**Exercise prompt:** Write out each line from the data below that includes the word "input".

**Dataset excerpts:**

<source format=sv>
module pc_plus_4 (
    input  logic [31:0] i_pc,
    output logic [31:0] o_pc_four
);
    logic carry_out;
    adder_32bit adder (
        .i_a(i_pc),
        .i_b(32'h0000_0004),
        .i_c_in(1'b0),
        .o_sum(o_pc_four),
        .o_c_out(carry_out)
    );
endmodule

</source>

---

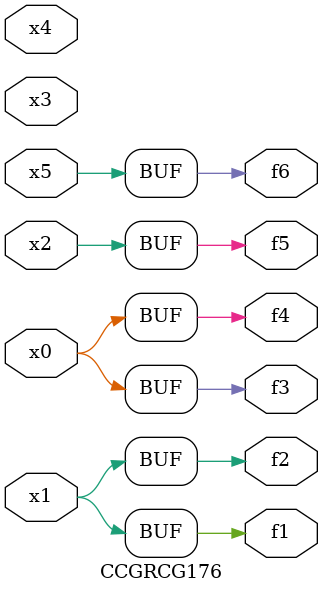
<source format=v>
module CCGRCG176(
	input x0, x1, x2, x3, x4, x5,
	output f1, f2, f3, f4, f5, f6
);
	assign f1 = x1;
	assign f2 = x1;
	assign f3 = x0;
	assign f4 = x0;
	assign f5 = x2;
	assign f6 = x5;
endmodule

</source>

**Output for this task:**
    input  logic [31:0] i_pc,
	input x0, x1, x2, x3, x4, x5,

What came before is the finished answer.